It is important to say that
although the application herein
is at the instance of the
applicant, its purpose may be
likened to a shield directed at
the processes of execution
issued against it by the
respondent challenging the right
of the
execution-creditor-respondent to
levy execution against it.
Therefore, in terms of the
evidentiary rules, the
application herein is a
challenge by the applicant to
the demand by the respondent to
the applicant to pay further
outstanding sums under the
judgment, so the processes of
execution are based on the
factual existence of the
applicant being indebted to the
it under the judgment proof of
which is essential to the
validity of the demand contained
in the writ of fifa. The
existence of the indebtedness is
a fact that is governed by
sections 10(1) and 11 (1) of the
Evidence
Act, NRCD 323 that:
10 (1). “For the purposes of
this Act, the burden of
persuasion means the obligation
of a party to establish a
requisite degree of belief
concerning a fact in the mind of
the tribunal of fact or the
court.
11(1) For the purposes of
this Act the burden of producing
evidence means the obligation of
a party to introduce sufficient
evidence to avoid a ruling
against him on the issue.”
In the course of the
proceedings, the respondent
only asserted the existence of
an amount in the sum of GHS
56,745.80 as outstanding under
the judgment of the Court but
unfortunately neither in the
processes before us nor in the
course of cross-examining the
referee was any attempt made
to show that indeed, the said
sum of money was outstanding.
The mere assertion of the
existence of the said
outstanding amount is merely
repeating what the applicant by
the nature of its case is
required to prove and cannot
suffice to make us reach the
view as provided in section 12
of the Evidence Act, NRCD 323
that the existence of the
asserted fact “is more
probable than its non-existence.”

**Source material**
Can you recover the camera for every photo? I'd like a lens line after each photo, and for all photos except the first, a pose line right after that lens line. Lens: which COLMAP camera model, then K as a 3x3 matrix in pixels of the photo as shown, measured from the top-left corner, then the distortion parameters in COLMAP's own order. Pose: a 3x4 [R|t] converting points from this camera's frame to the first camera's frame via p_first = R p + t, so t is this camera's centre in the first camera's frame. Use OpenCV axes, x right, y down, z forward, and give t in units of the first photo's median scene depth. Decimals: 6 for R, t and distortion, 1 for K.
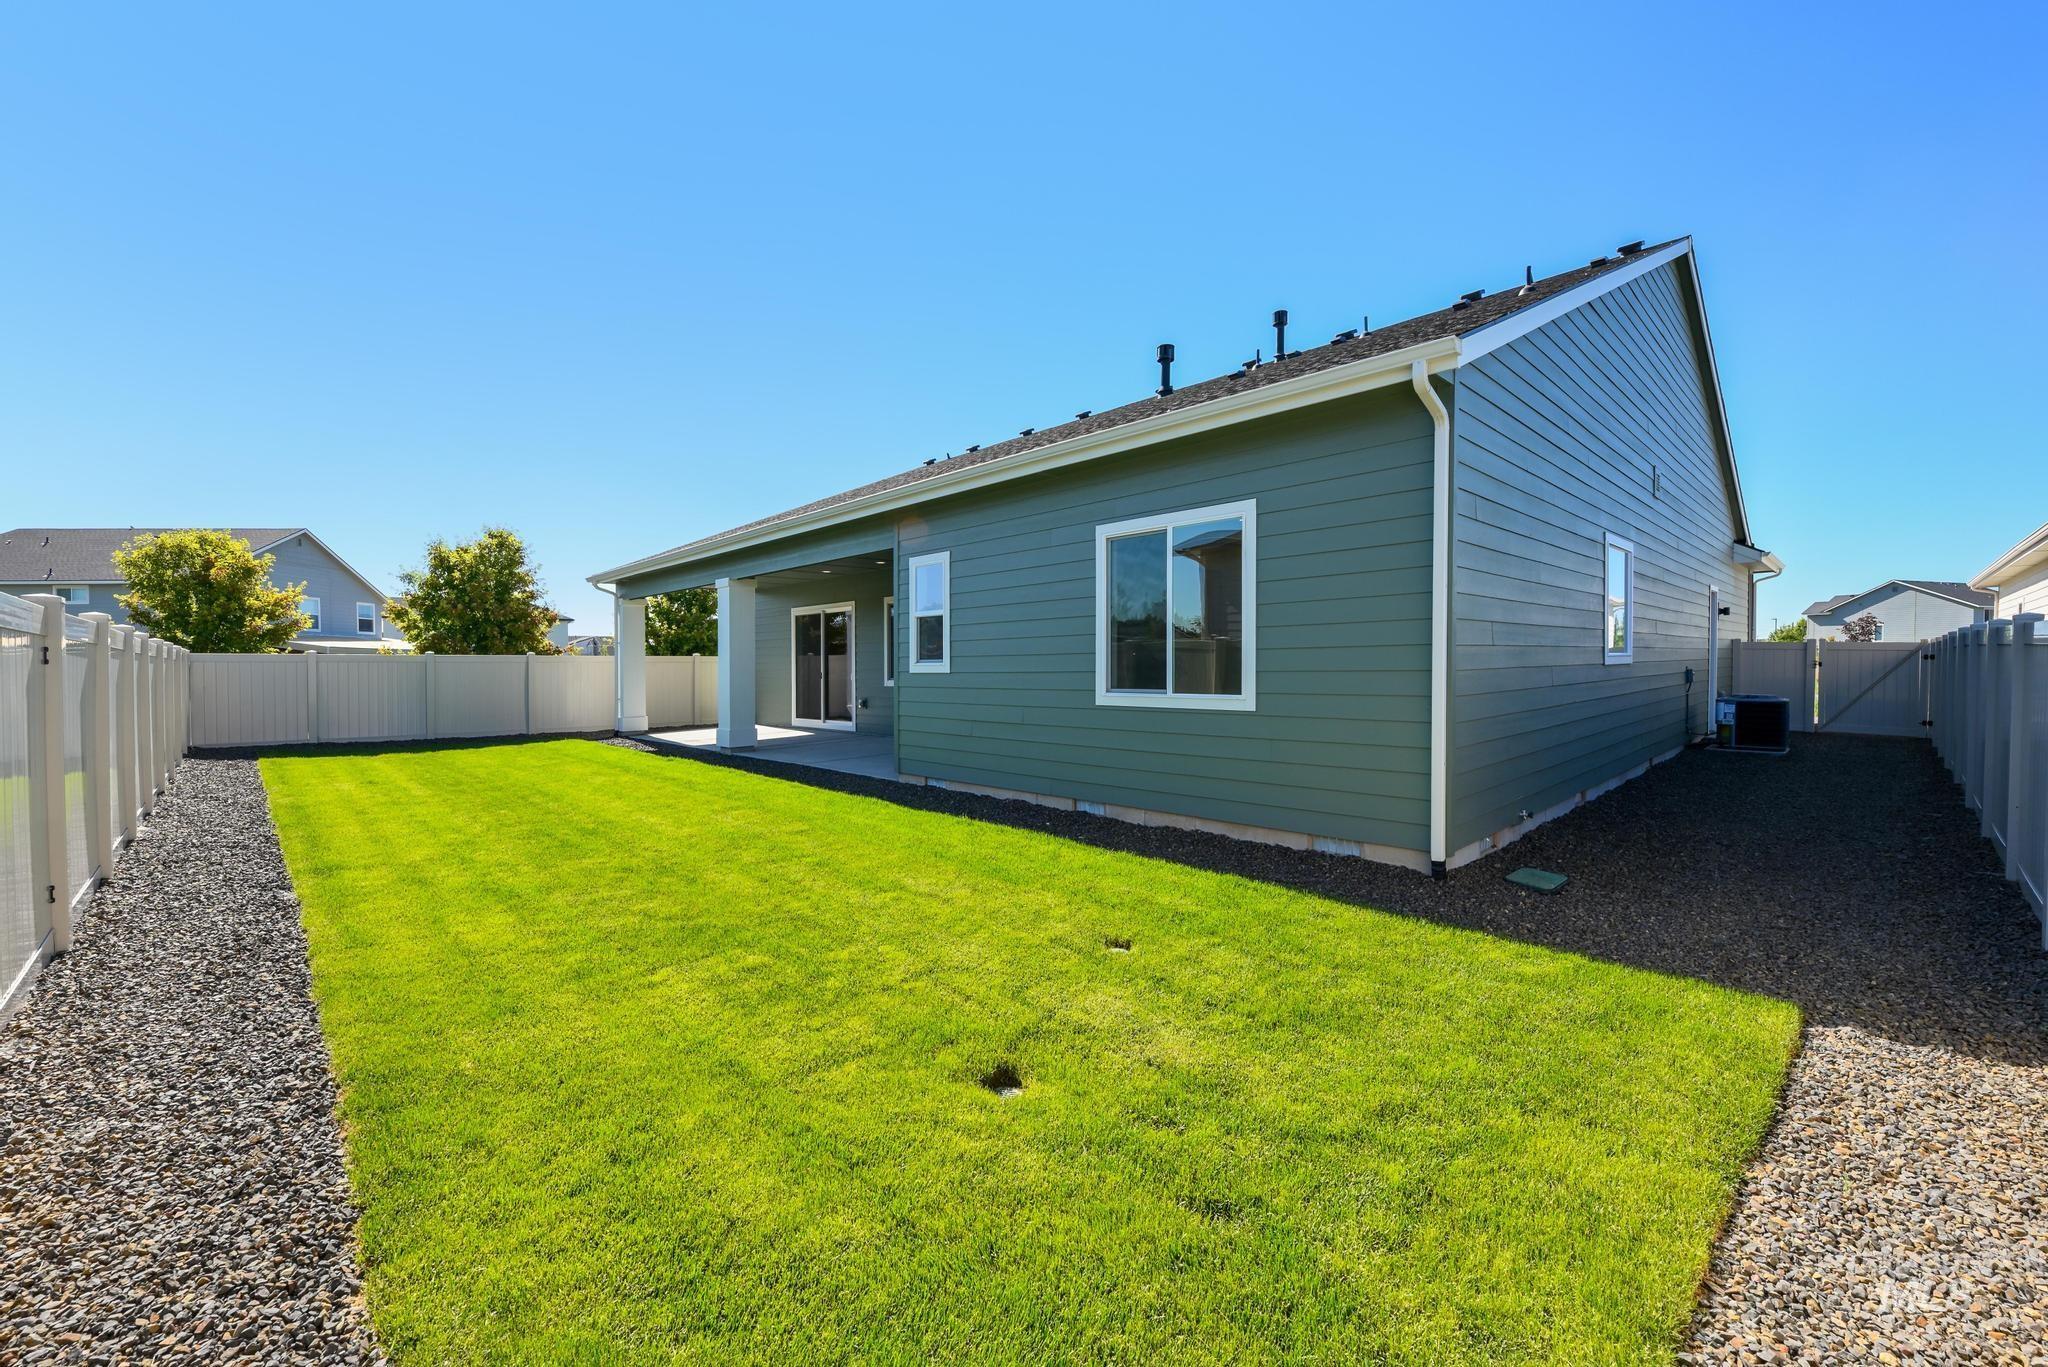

**Exercise**
Continue the court ruling on the disputed writ of execution and the burden of proof, starting after its final sentence.

**Exercise output**
Reference to the
cross-examination of CW1, the
representative of the Referee by
counsel for the respondent is
supportive of the conclusion
reached by us regarding the
outstanding debt of
GH₵56,745.60.The following is an
extract from the proceedings of
June 25, 2020 in the matter.
“Q. Documents you received
from NDK includes computation
from NDK represents Government
of Ghana indebtedness to NDK at
page 15 of the report.
A.
Yes
Q. I am putting it to you that
the outstanding sum payable by
the Government by this Court’s
judgment is GH₵56, 745.60.
A. I did not recognise those
numbers beyond what is in the
report.
Q. I am putting it to you that
the conclusions in your report
only relates to an aspect of the
Government’s liability and not
the entire liability.
A. To the best of my knowledge
we have considered the entire
liability in the report.”
As said previously relating to
the proof of the amount alleged
by the respondent as owing under
the judgment, its proof requires
evidence that would establish
the existence of the debt by for
example reference to the payment
or payments made in breach of
the undertaking, the total of
such payments as against
payments received from the
Government to establish that the
said amount is truly
outstanding. The
cross-examination referred to
was just repeating the assertion
of the existence of a debt
without any effort being made to
prove how the asserted debt came
about.
The failure by the respondent
to prove its right to further
payments beyond that which has
been admitted by the applicant
compels us to apply the effect
of such failure as provided in
section 11 of the Evidence Act
that no such sums are owing
under the judgment. See:
Rhesa
Shipping Co SA v Edmunds
[1985] 1 WLR 948 @ 955. As
the said deposition constitutes
an admission against interest,
we think that in the absence of
any other evidence to the
contrary, the execution debtor
(applicant herein) must be held
strictly to its effect on the
issue before us by being
required to pay up the said
amount to the execution
creditor. Accordingly, the
applicant is to pay to the
respondent the said sum of
GH₵14,699.74 as admitted in
paragraph 14 of the affidavit of
9/7/2019.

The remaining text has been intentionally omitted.